Try it
Where a line of the data below has the string "Terrace", copy that line.

── Source information

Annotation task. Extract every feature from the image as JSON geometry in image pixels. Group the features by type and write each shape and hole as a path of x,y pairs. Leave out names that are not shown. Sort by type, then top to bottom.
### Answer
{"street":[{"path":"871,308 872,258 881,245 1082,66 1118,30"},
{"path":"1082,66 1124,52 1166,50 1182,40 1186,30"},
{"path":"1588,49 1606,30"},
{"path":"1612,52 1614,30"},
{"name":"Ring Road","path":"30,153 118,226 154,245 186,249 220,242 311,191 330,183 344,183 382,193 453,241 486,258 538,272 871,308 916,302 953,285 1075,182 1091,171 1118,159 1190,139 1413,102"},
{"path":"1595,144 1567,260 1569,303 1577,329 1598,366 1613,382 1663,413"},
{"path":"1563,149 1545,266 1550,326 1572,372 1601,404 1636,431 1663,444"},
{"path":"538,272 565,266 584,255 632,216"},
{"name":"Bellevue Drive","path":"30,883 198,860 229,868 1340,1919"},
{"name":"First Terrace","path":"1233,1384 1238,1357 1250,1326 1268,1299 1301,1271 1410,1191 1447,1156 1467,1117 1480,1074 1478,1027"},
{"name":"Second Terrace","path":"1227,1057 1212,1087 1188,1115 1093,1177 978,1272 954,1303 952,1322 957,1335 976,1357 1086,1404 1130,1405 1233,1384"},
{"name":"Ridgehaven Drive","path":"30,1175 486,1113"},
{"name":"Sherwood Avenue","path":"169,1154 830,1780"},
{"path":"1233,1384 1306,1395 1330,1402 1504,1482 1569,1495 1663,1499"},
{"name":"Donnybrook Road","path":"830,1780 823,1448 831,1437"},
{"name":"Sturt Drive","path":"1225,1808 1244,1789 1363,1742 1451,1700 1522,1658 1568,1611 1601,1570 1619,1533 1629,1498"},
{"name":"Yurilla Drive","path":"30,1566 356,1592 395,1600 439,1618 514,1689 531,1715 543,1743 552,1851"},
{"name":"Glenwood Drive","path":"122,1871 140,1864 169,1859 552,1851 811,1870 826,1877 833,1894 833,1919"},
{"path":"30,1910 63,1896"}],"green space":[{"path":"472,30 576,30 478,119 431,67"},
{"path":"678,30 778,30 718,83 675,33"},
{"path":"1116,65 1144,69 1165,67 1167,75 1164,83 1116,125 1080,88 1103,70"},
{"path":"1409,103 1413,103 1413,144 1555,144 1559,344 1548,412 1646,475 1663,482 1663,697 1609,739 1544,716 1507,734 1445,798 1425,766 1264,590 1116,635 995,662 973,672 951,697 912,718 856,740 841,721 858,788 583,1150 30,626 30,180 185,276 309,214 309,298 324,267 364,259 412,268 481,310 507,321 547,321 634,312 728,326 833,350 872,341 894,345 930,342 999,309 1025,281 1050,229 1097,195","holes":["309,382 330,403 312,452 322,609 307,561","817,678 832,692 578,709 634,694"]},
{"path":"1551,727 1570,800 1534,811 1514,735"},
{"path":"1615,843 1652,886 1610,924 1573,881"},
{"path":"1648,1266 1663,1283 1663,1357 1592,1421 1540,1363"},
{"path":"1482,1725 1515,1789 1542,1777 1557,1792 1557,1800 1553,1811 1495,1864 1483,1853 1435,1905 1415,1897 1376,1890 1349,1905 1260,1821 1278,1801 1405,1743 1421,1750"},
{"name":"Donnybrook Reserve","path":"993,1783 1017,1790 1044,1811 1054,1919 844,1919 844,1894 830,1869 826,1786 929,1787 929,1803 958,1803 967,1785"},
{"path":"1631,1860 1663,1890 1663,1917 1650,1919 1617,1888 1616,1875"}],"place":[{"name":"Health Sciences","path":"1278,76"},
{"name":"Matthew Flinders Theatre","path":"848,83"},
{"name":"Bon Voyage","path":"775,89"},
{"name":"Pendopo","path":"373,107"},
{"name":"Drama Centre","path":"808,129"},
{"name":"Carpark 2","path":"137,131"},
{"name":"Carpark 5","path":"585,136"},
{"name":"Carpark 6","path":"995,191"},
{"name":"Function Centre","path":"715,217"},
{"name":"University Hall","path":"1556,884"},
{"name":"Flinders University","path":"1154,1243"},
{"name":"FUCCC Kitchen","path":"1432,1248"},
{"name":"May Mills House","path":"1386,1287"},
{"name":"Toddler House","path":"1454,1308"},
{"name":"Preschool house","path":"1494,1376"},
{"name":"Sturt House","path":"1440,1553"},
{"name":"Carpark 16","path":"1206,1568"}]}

────
── Source information

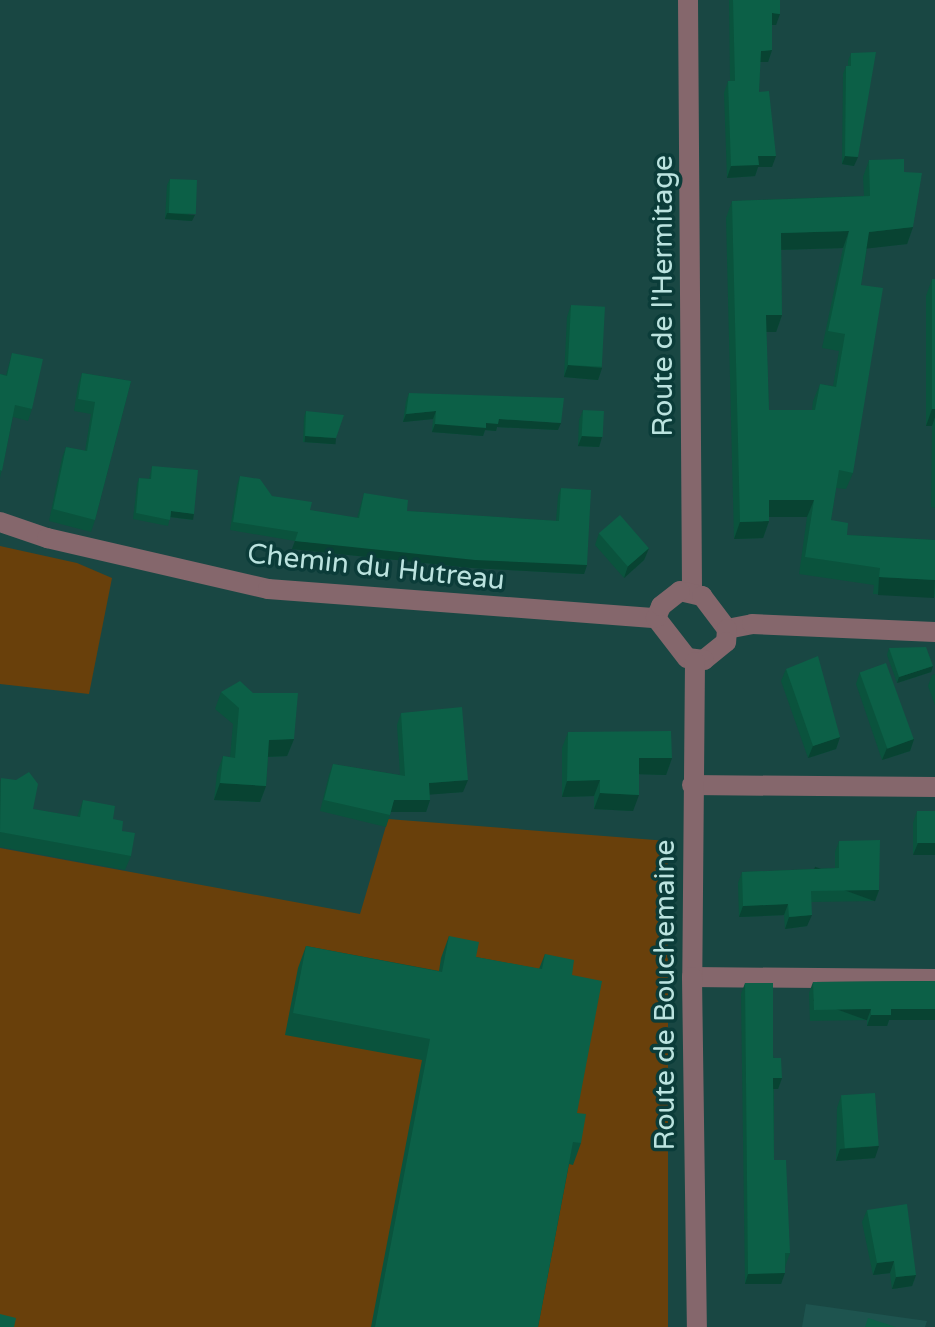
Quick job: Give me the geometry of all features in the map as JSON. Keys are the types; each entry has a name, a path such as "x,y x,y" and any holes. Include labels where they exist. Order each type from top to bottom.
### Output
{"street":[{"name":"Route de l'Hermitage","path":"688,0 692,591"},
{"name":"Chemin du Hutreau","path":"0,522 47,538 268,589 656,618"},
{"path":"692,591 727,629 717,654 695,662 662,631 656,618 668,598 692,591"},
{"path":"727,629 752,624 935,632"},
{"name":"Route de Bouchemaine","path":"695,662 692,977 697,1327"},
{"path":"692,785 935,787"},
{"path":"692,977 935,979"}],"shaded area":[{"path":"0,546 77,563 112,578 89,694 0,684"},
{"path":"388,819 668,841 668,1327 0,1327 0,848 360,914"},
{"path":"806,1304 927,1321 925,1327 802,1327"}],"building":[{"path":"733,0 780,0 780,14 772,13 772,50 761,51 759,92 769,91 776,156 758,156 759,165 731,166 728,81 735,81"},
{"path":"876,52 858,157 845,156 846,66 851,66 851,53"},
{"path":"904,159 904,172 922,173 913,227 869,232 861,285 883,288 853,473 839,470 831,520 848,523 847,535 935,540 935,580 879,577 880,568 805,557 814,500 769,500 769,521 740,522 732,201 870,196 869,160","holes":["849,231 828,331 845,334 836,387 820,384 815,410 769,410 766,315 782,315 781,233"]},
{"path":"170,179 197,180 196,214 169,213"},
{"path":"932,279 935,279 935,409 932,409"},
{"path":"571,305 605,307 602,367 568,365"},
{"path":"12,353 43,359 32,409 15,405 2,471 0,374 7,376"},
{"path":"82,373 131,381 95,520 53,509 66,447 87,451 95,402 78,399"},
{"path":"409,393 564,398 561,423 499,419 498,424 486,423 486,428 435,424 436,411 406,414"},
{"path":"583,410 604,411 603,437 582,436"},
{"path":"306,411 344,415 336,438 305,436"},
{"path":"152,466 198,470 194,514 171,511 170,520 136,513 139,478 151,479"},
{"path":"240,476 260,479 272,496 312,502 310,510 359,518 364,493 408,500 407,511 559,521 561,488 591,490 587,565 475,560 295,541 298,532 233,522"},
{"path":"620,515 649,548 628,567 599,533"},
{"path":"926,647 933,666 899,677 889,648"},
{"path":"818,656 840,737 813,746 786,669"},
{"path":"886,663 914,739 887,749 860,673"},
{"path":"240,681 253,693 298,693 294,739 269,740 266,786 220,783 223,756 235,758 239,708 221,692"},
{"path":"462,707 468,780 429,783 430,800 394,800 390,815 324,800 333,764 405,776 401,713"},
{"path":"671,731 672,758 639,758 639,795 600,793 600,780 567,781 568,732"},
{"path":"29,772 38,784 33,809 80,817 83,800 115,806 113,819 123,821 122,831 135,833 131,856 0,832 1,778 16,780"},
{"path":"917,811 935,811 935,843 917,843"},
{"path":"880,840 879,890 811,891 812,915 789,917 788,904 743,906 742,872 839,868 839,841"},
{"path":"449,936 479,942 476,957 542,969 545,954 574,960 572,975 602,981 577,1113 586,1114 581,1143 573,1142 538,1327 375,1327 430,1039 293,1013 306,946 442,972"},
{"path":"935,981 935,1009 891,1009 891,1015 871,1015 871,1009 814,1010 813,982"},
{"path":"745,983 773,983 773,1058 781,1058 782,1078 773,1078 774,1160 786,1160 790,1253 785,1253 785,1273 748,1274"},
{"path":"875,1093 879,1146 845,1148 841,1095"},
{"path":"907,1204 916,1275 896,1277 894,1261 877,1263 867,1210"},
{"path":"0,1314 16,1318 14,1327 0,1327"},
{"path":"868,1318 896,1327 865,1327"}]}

────

Output below
{"name":"First Terrace","path":"1233,1384 1238,1357 1250,1326 1268,1299 1301,1271 1410,1191 1447,1156 1467,1117 1480,1074 1478,1027"},
{"name":"Second Terrace","path":"1227,1057 1212,1087 1188,1115 1093,1177 978,1272 954,1303 952,1322 957,1335 976,1357 1086,1404 1130,1405 1233,1384"},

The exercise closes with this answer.